Q. This is called reading “one-to-one.” Does that mean it only works with one other person?
A. No, not really. If you are reading with a natural pair (e.g. married couple, best friends), reading with two or even more people is certainly useful. And especially in cases where the goal is training people to read with others rather than reading with non-Christians or young Christians, group work can be a really efficient way of reading. Just remember, the more you grow the group, the more you trade in each person’s ability to be in intimate dialogue with you. As such, we strongly urge you to keep the group as small as possible.

Q. It seems like there is a relational cost to asking somebody I know well. How do I get over the awkwardness of introducing this very concrete idea of how we should spend time?
A. This is an indication that the people with whom it is the hardest to get started are the people who are closest to us. First, we would encourage you to pray. Of course, pray that the person would be receptive. But also, pray that you would count the cost and willingly embrace the results either way. Second, we would encourage you to look for the right opportunity in the course of normal conversations rather than setting out to ask the person by the end of the week. Third, do everything you can (especially logistically) to protect the relationship and show the person that you are acting out of love.

Q. Do I need to be prepared to read one-to-one? Or can I handle it on the fly?
A. You can do it either way. There is some undeniable value to preparing. But most people do not want too much preparation. They might become suspicious of your agenda as being something different than simply reading the Bible. We would encourage you do some preparation or, at least, read the text. This will help you avoid “impressionistic” reading that distorts the text. Also, the study questions in the book and on this website can serve as both preparation questions for you and discussion questions when you meet (or one or the other).
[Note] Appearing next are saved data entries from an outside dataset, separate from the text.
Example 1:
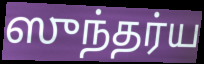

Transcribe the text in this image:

ஸுந்தர்ய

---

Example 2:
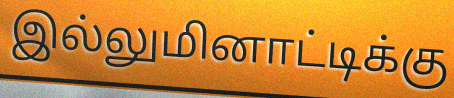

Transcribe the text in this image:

இல்லுமினாட்டிக்கு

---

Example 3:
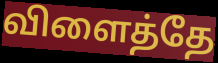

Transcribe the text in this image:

விளைத்தே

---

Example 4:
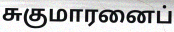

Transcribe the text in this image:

சுகுமாரனைப்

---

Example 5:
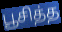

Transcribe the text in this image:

பூசித்த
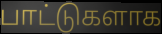
பாட்டுகளாக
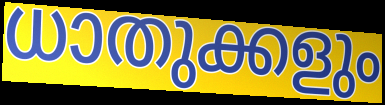
ധാതുക്കളും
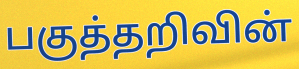
பகுத்தறிவின்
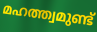
മഹത്ത്വമുണ്ട്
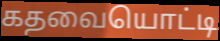
கதவையொட்டி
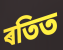
ৰতিত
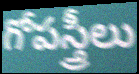
గోపస్త్రీలు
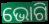
ଭୋଗି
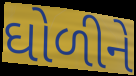
ઘોળીને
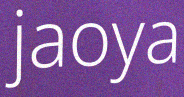
jaoya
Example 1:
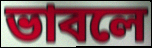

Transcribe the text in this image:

ভাবলে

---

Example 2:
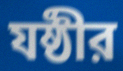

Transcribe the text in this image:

যষ্ঠীর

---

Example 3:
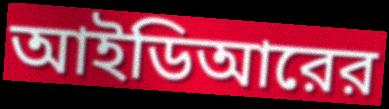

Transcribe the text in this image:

আইডিআরের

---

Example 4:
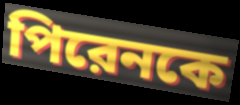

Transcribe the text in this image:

পিরেনকে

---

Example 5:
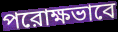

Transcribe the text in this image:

পরোক্ষভাবে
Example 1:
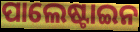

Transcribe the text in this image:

ପାଲେଷ୍ଟାଇନ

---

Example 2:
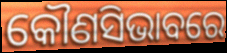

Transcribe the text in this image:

କୌଣସିଭାବରେ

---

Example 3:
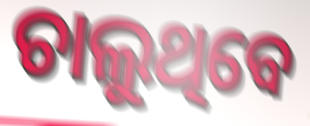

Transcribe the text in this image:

ଚାଲୁଥିବେ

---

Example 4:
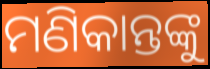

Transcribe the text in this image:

ମଣିକାନ୍ତଙ୍କୁ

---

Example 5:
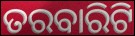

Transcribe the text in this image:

ତରବାରିଟି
Q. Why do you start with the Gospel of Mark?
A. We like it because it is short and simple. Most people who have not spent a lot of time in the Bible really need something that has a simple structure and conclusion. It is also good, especially with non-Christians, to be in a Gospel. Of course, you will know what is the right book (or section of a book) to read with someone. So, go for it!

Q. Do I need to be connected in physical space in order to read the Bible one-to-one?
A. Not necessarily. We know of people who are reading one-to-one across the world, literally, using Internet video-conferencing tools (e.g. FaceTime, Skype). But this only really works on the basis of a previously established relationship. As long as you have the established relationship, you can definitely read one-to-one online.
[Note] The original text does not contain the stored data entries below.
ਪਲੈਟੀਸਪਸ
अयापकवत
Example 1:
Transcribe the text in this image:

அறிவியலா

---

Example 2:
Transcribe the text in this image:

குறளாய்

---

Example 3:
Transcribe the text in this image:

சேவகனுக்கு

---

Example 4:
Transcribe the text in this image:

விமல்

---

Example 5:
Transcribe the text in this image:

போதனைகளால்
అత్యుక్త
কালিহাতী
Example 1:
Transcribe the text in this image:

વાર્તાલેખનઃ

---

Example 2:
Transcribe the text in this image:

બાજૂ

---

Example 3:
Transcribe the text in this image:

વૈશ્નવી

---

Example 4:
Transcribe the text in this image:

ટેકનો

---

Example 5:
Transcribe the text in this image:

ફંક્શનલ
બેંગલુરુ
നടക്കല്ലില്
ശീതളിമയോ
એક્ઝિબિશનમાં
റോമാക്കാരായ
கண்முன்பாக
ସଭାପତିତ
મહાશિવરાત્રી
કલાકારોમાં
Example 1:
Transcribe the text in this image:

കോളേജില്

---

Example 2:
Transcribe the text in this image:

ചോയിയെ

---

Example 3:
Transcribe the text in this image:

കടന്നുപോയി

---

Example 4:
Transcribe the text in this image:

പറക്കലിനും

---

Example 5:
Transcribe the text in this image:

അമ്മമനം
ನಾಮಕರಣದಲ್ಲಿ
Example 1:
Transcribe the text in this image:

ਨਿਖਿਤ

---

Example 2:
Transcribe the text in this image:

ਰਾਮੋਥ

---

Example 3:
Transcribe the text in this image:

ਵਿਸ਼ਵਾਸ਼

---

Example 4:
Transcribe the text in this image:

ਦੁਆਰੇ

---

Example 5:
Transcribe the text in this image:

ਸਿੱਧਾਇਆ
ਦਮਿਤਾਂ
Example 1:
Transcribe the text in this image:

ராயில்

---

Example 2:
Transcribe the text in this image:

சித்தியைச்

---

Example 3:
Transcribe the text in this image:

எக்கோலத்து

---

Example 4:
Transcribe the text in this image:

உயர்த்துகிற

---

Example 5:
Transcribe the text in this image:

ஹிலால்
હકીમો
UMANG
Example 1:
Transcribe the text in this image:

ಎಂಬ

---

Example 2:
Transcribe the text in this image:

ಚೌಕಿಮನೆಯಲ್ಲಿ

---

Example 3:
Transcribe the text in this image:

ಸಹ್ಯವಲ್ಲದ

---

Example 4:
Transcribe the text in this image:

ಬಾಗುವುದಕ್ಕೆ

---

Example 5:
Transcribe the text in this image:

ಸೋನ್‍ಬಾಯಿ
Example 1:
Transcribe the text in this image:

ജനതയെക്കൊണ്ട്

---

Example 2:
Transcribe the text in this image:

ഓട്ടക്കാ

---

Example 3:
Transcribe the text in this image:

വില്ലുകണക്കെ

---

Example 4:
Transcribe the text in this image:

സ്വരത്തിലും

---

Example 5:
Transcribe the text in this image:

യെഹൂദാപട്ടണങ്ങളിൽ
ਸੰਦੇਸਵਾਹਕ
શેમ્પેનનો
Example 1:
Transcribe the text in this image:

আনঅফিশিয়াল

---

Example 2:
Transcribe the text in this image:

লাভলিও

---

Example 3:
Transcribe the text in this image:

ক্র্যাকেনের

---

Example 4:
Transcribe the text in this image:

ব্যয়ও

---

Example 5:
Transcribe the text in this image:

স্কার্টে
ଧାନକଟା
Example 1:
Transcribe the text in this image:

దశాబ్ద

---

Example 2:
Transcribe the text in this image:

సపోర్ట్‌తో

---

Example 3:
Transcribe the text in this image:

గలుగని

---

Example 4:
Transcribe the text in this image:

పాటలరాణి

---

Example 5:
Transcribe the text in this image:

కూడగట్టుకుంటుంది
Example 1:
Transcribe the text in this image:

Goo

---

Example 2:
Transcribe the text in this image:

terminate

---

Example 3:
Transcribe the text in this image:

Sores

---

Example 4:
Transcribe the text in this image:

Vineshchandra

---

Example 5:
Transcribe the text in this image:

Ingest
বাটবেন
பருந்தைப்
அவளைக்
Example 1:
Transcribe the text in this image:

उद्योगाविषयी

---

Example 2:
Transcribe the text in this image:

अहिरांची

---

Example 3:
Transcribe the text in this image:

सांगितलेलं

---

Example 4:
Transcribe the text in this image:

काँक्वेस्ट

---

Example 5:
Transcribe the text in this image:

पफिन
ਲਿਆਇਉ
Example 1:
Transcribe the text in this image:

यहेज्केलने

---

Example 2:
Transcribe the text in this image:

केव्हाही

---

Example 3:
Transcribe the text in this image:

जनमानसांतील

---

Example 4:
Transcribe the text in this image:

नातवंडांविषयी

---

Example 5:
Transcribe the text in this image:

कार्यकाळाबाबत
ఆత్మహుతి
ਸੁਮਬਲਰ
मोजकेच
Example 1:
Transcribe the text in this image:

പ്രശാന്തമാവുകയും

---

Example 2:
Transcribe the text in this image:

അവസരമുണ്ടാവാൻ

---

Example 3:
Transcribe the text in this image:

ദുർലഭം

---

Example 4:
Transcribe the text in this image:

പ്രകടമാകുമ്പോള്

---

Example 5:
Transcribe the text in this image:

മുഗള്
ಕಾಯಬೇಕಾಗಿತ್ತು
Q. What comes after reading the Bible one-to-one?
A. Life in community is important. Reading one-to-one is not a strategy for evangelism or discipleship that marks some kind of discernible achievement for the people who participate. That is, you don’t graduate from reading the Bible one-to-one. Rather, it is a way of strengthening and expanding relationships. So, for some, the next step is read another book of the Bible with the same person. For others, the next step is challenging the other person to read with someone else. Reading one-to-one is simply a way of enriching a community of believers around Scripture.

Q. What about reading other things?
A. Reading other things is good. Churches make use of popular books, commentaries, and other literature all the time. We are all for it. But none of it is the Bible. As such, we strongly encourage everyone to dedicate some time to intentional conversation about God’s Word. Maybe it’s a season. Maybe it’s all you do from now on. In either case, there is immeasurable value to being in the foundational document of our faith and organizing relationships around it at least some of the time.

Q. What if I discover we have denominational or theological differences?
A. On the one hand, reading one-to-one allows you to focus on just the Bible. If you know you disagree about certain secondary issues, then you might just agree to treat each other with charity and focus on just the text in front of you. Of course, this means you will want to be wise in how you select what texts to read together. On the other hand, it is an opportunity to really focus on the essentials of the Christian faith. People from other religions often enjoy reading one-to-one as a way of understanding, in the context of a personal relationship, the Christian faith better. It takes trust and it takes time, but it is definitely worth it.

Q. What if the person really disagrees with the text or how I am reading it? What if they begin to manipulate the text to suit their own agenda?
A. Live differences are important. Remember, we are assuming something of a relationship here as the foundation. If you have the relationship, you can both agree that there are some fundamental differences in how you are reading the Bible or the conclusions you are reaching. Sometimes, the right course is to continue. In love, let the person travel with you and keep firmly, but lovingly, making the case. Other times, it may become clear that the other person is not interested in a dialogue or what you or the Word of God has to say. In those cases, it might be time to shut it down and move on.